The private security firm was last year named in a damning West Australian Coroner's report, which found it had contributed to the ''wholly unnecessary and avoidable death'' of a 46-year-old Aboriginal man in its custody in January 2008.
The company's record in Victoria is also marked by a coroner's finding last year that it contributed to the 2005 death of Ian Westcott, who died of an asthma attack in the G4S-run Port Phillip prison. A note found near his body read: ''Asthma attack. Buzzed for help. No response.''
In 2000, a coroner found the company had failed to provide a safe environment at Port Phillip when four men hanged themselves in 1997.

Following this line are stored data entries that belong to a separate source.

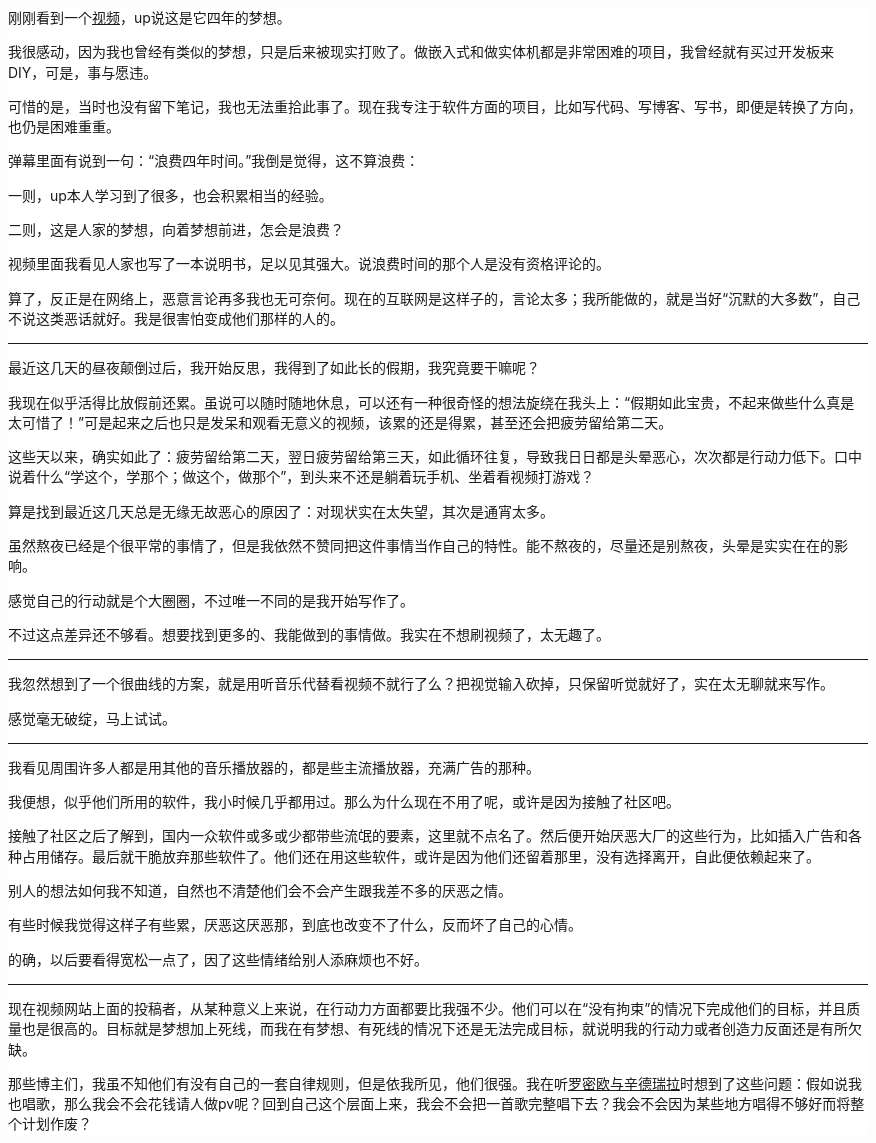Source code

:刚刚看到一个[视频](https://www.bilibili.com/video/BV1Hi421e74H)，up说这是它四年的梦想。

我很感动，因为我也曾经有类似的梦想，只是后来被现实打败了。做嵌入式和做实体机都是非常困难的项目，我曾经就有买过开发板来DIY，可是，事与愿违。

可惜的是，当时也没有留下笔记，我也无法重拾此事了。现在我专注于软件方面的项目，比如写代码、写博客、写书，即便是转换了方向，也仍是困难重重。

弹幕里面有说到一句：“浪费四年时间。”我倒是觉得，这不算浪费：

一则，up本人学习到了很多，也会积累相当的经验。

二则，这是人家的梦想，向着梦想前进，怎会是浪费？

视频里面我看见人家也写了一本说明书，足以见其强大。说浪费时间的那个人是没有资格评论的。

算了，反正是在网络上，恶意言论再多我也无可奈何。现在的互联网是这样子的，言论太多；我所能做的，就是当好“沉默的大多数”，自己不说这类恶话就好。我是很害怕变成他们那样的人的。

---

最近这几天的昼夜颠倒过后，我开始反思，我得到了如此长的假期，我究竟要干嘛呢？

我现在似乎活得比放假前还累。虽说可以随时随地休息，可以还有一种很奇怪的想法旋绕在我头上：“假期如此宝贵，不起来做些什么真是太可惜了！”可是起来之后也只是发呆和观看无意义的视频，该累的还是得累，甚至还会把疲劳留给第二天。

这些天以来，确实如此了：疲劳留给第二天，翌日疲劳留给第三天，如此循环往复，导致我日日都是头晕恶心，次次都是行动力低下。口中说着什么“学这个，学那个；做这个，做那个”，到头来不还是躺着玩手机、坐着看视频打游戏？

算是找到最近这几天总是无缘无故恶心的原因了：对现状实在太失望，其次是通宵太多。

虽然熬夜已经是个很平常的事情了，但是我依然不赞同把这件事情当作自己的特性。能不熬夜的，尽量还是别熬夜，头晕是实实在在的影响。

感觉自己的行动就是个大圈圈，不过唯一不同的是我开始写作了。

不过这点差异还不够看。想要找到更多的、我能做到的事情做。我实在不想刷视频了，太无趣了。

---

我忽然想到了一个很曲线的方案，就是用听音乐代替看视频不就行了么？把视觉输入砍掉，只保留听觉就好了，实在太无聊就来写作。

感觉毫无破绽，马上试试。

---

我看见周围许多人都是用其他的音乐播放器的，都是些主流播放器，充满广告的那种。

我便想，似乎他们所用的软件，我小时候几乎都用过。那么为什么现在不用了呢，或许是因为接触了社区吧。

接触了社区之后了解到，国内一众软件或多或少都带些流氓的要素，这里就不点名了。然后便开始厌恶大厂的这些行为，比如插入广告和各种占用储存。最后就干脆放弃那些软件了。他们还在用这些软件，或许是因为他们还留着那里，没有选择离开，自此便依赖起来了。

别人的想法如何我不知道，自然也不清楚他们会不会产生跟我差不多的厌恶之情。

有些时候我觉得这样子有些累，厌恶这厌恶那，到底也改变不了什么，反而坏了自己的心情。

的确，以后要看得宽松一点了，因了这些情绪给别人添麻烦也不好。

---

现在视频网站上面的投稿者，从某种意义上来说，在行动力方面都要比我强不少。他们可以在“没有拘束”的情况下完成他们的目标，并且质量也是很高的。目标就是梦想加上死线，而我在有梦想、有死线的情况下还是无法完成目标，就说明我的行动力或者创造力反面还是有所欠缺。

那些博主们，我虽不知他们有没有自己的一套自律规则，但是依我所见，他们很强。我在听[罗密欧与辛德瑞拉](https://www.bilibili.com/video/BV1hw4m1Y7VS)时想到了这些问题：假如说我也唱歌，那么我会不会花钱请人做pv呢？回到自己这个层面上来，我会不会把一首歌完整唱下去？我会不会因为某些地方唱得不够好而将整个计划作废？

A 2006 report by the Victorian Ombudsman and the Office of Police Integrity found inadequacies in the way prisoners were transported, with insufficient attention paid to their conditions, including ''basic amenities for long trips''.
Charandev Singh, a spokesman for the Centre for the Human Rights of Imprisoned People, said the decision to give G4S preferred tenderer status was shocking.
''The company's lethal record, combined with the circumstances of the horrific death of [the Aboriginal elder], appears to have been totally negated by the Brumby government and Victoria Police in their intention to award a further lucrative contract to this company.''
The Melbourne Custody Centre tender is a sensitive issue for the state government, which was last year criticised by prisoner advocates for renewing G4S's prisoner transport contract despite the WA Coroner's finding.
The two companies shortlisted for the Melbourne Custody Centre - G4S and GEO Group Australia - both have blemished records in the eyes of human rights advocates.
GEO Group Australia is the existing contractor and has been criticised by the Ombudsman several times for using excessive force on prisoners - most recently in August 2008.
GEO, which has run the 30-cell facility for almost 11 years, was recently dropped from the shortlist when the government named G4S as preferred tenderer.
Both firms are subsidiaries of multinational outfits specialising in security systems and correctional and detention facilities.
The contract for management of the custody centre - which serves the court system but also operates as a holding facility for drug and alcohol-affected people - is yet to be signed with G4S, but is believed to be with Corrections Minister Bob Cameron.
A G4s spokesman said he could not comment while the tender was still going. A spokesman for Mr Cameron said he was also unable to comment.